Но разве Заратустра имеет право бояться какой-то тени? К тому же, кажется мне, её ноги длиннее моих».
Так говоря, смеясь глазами и всем нутром своим, Заратустра остановился и быстро обернулся назад, — и смотрите, он чуть не опрокинул на землю своего преследователя, тень: так близко следовала она по пятам и так слаба была она. Ибо, когда он измерил её глазами, он испугался, как перед внезапным призраком: так худ, чёрен, истощён и дряхл был этот преследователь.
«Кто ты? — спросил Заратустра резко. — Что делаешь ты здесь? И почему назвал ты себя моей тенью? Ты не нравишься мне».
«Прости меня, — отвечала тень, — что это я; и если я тебе не нравлюсь, ну что ж! о Заратустра, я хвалю тебя и твой хороший вкус.
Я — странник, который уже много ходил по пятам твоим, вечно в дороге, но без цели и без родины, так что мне, поистине, немногого недостаёт до вечного жида, разве только что не вечен я и не жид.
Как? Неужели я должен всегда быть в пути? Неприкаянный, увлекаемый и гонимый каждым ветром? О земля, ты стала для меня слишком круглой!
На всякой поверхности сидел я уже; как усталая пыль, спал я на зеркалах и оконных стёклах; всё берёт от меня и ничто не даёт, я становлюсь тощим, — почти похожу я на тень.
Но за тобой, о Заратустра, летал и бродил я дольше всего, и если я прятался от тебя, всё-таки я был твоей верной тенью: где бы ни сел ты, садился и я.
С тобой обошёл я самые далёкие, самые холодные миры, как призрак, которому нравится бегать зимою по крышам и снегу.

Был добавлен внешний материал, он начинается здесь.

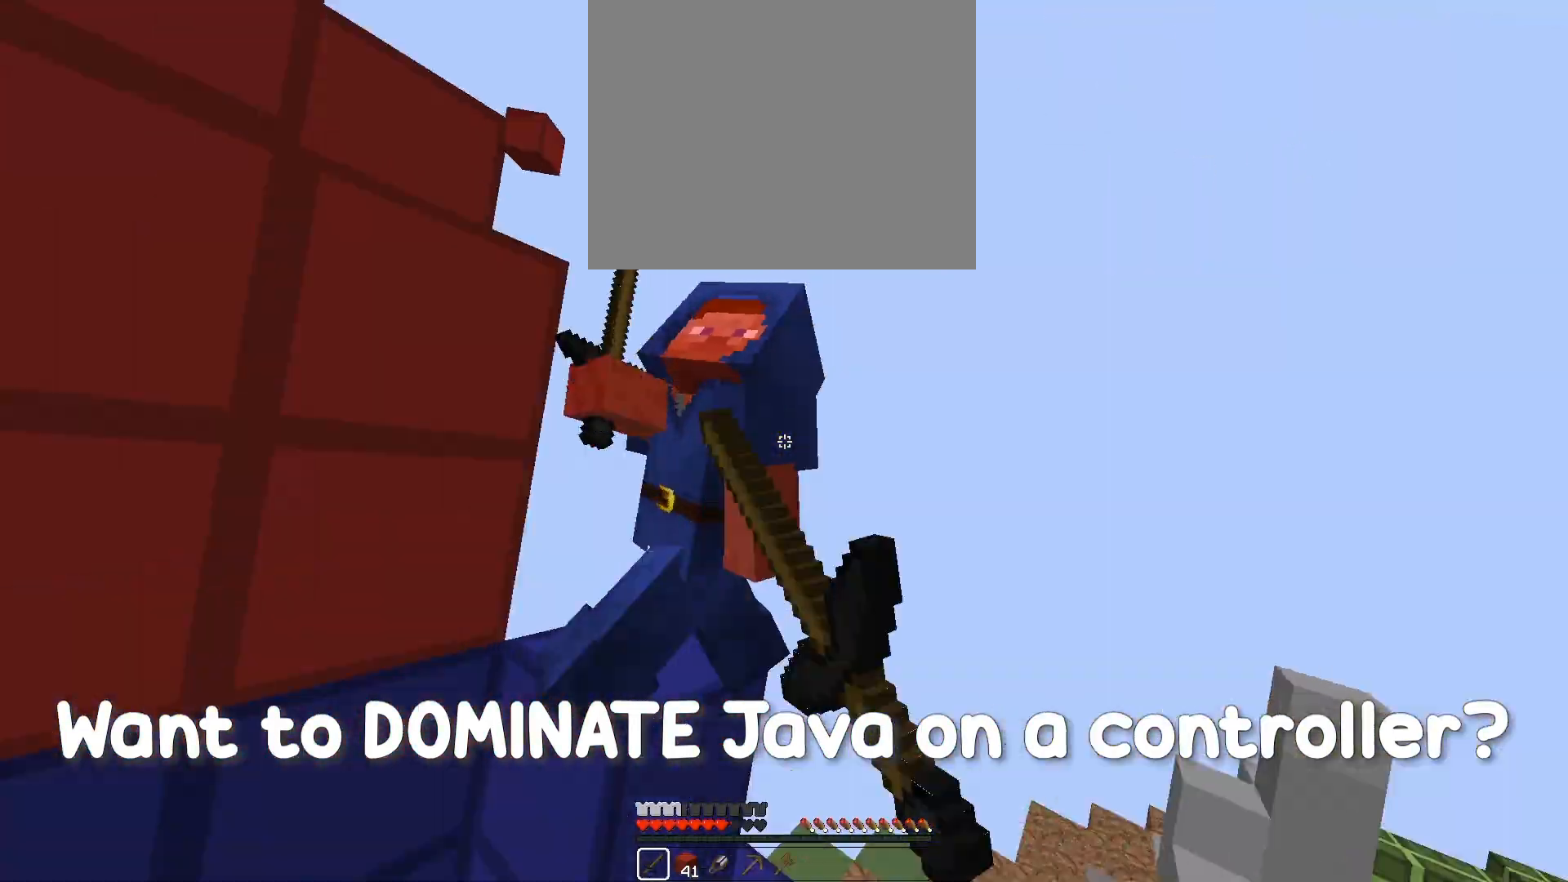
{"buttons": ["R1", "R2"], "left_stick": "up", "right_stick": "down", "events": [[33, "TRIANGLE", "up"], [50, "left_stick", "up-right"], [50, "right_stick", "center"], [100, "TRIANGLE", "down"], [100, "right_stick", "right"], [117, "TRIANGLE", "up"], [267, "right_stick", "down-right"], [350, "left_stick", "up"], [433, "R2", "down"], [450, "R1", "down"], [450, "right_stick", "down"]]}
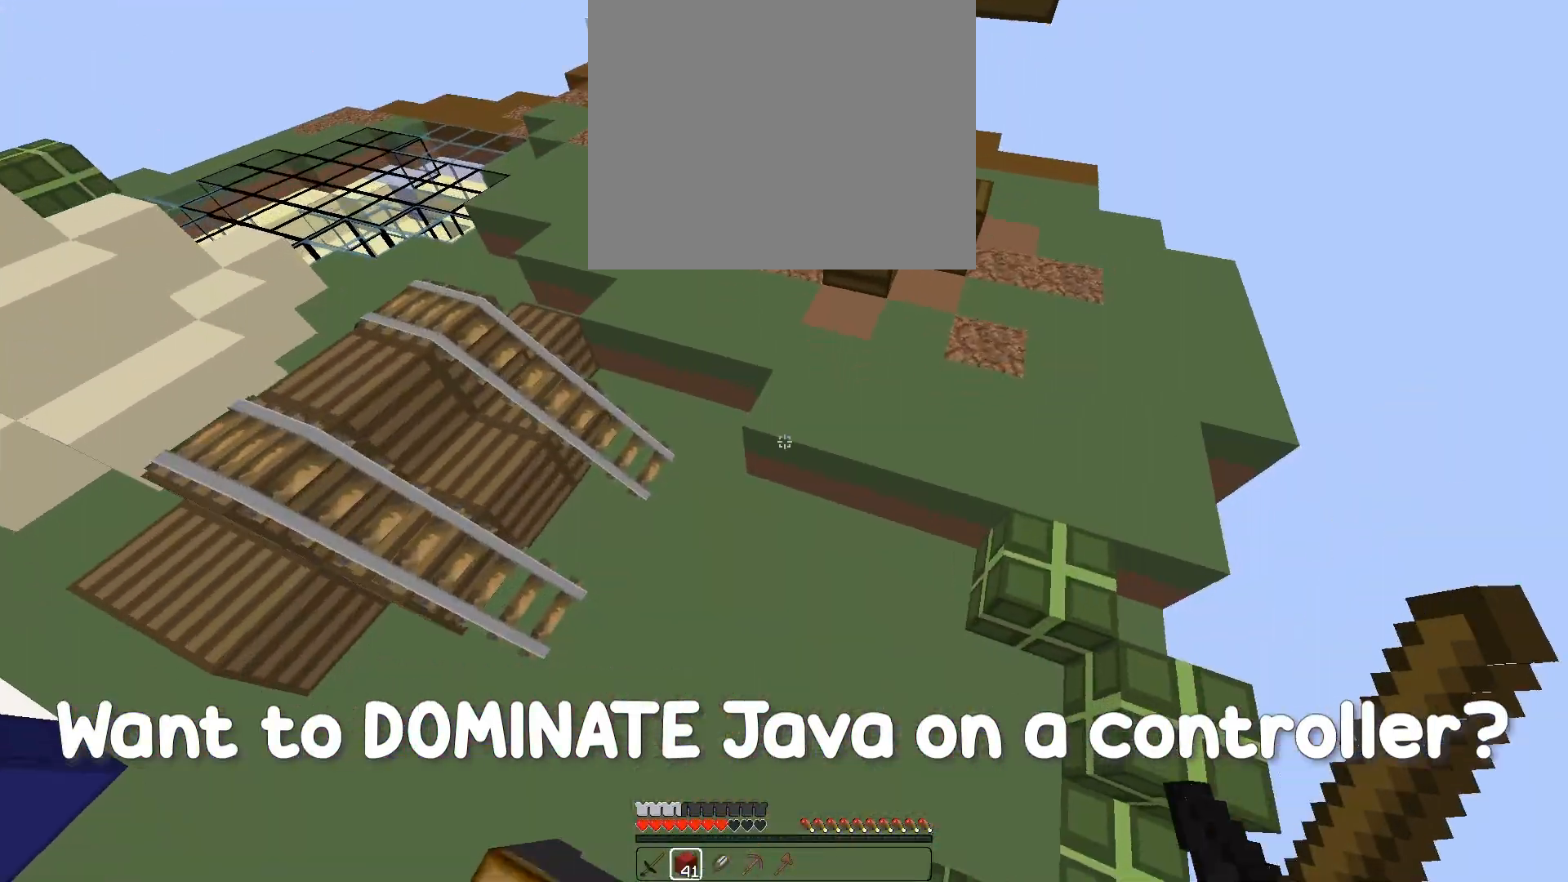
{"buttons": ["R2"], "left_stick": "up", "right_stick": "down-left", "events": [[33, "R1", "up"], [33, "right_stick", "center"], [133, "L1", "down"], [133, "right_stick", "up-left"], [200, "L1", "up"], [267, "L1", "down"], [283, "right_stick", "center"], [333, "L1", "up"], [400, "L1", "down"], [417, "L1", "up"], [467, "right_stick", "down-left"]]}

Вместе с тобою стремился я ко всему запретному, самому дурному и дальнему; и если что-нибудь во мне добродетель, так это то, что не боялся я никакого запрета.
Вместе с тобою разбил я всё, что когда-либо чтило сердце моё, все пограничные камни и всех идолов опрокинул я и гонялся за самыми опасными желаниям, — поистине, по всем преступлениям пробежал я.
Вместе с тобою разучился я вере в слова, ценности и великие имена. Когда дьявол меняет кожу, не спадает ли тогда и имя его? ибо и оно кожа. И сам дьявол, быть может, — кожа.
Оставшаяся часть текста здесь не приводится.